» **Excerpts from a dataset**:
■ ■ ■

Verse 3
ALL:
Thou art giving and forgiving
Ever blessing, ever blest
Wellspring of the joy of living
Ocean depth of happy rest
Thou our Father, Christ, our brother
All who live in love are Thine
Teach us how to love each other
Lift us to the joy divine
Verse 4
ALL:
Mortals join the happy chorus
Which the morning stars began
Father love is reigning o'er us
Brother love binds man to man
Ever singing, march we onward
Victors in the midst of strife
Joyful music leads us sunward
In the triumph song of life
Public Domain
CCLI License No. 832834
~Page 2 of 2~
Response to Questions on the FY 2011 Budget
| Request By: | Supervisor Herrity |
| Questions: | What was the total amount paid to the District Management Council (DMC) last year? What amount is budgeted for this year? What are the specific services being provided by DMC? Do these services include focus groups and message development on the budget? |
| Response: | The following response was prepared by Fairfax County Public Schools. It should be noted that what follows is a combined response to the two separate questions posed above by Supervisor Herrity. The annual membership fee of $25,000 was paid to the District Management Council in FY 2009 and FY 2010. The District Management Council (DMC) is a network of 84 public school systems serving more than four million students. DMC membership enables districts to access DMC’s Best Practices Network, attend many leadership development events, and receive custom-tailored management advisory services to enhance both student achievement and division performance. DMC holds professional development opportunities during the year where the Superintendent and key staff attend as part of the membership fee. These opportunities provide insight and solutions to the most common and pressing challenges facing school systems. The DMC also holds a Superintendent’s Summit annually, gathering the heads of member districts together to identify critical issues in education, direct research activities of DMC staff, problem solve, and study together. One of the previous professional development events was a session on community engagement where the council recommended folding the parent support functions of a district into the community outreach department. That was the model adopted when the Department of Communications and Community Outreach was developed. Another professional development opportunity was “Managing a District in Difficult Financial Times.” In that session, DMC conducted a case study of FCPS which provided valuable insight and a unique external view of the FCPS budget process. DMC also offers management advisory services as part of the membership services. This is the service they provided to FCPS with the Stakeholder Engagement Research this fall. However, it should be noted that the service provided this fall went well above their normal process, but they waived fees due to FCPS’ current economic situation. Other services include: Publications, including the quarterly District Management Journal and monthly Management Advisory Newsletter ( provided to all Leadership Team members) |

■ ■ ■

In your answer, include only the lines above starting at the line that holds "Father love is reigning o'er us" and ending at the line that holds "the budget? |", copied exactly.

Father love is reigning o'er us
Brother love binds man to man
Ever singing, march we onward
Victors in the midst of strife
Joyful music leads us sunward
In the triumph song of life
Public Domain
CCLI License No. 832834
~Page 2 of 2~
Response to Questions on the FY 2011 Budget
| Request By: | Supervisor Herrity |
| Questions: | What was the total amount paid to the District Management Council (DMC) last year? What amount is budgeted for this year? What are the specific services being provided by DMC? Do these services include focus groups and message development on the budget? |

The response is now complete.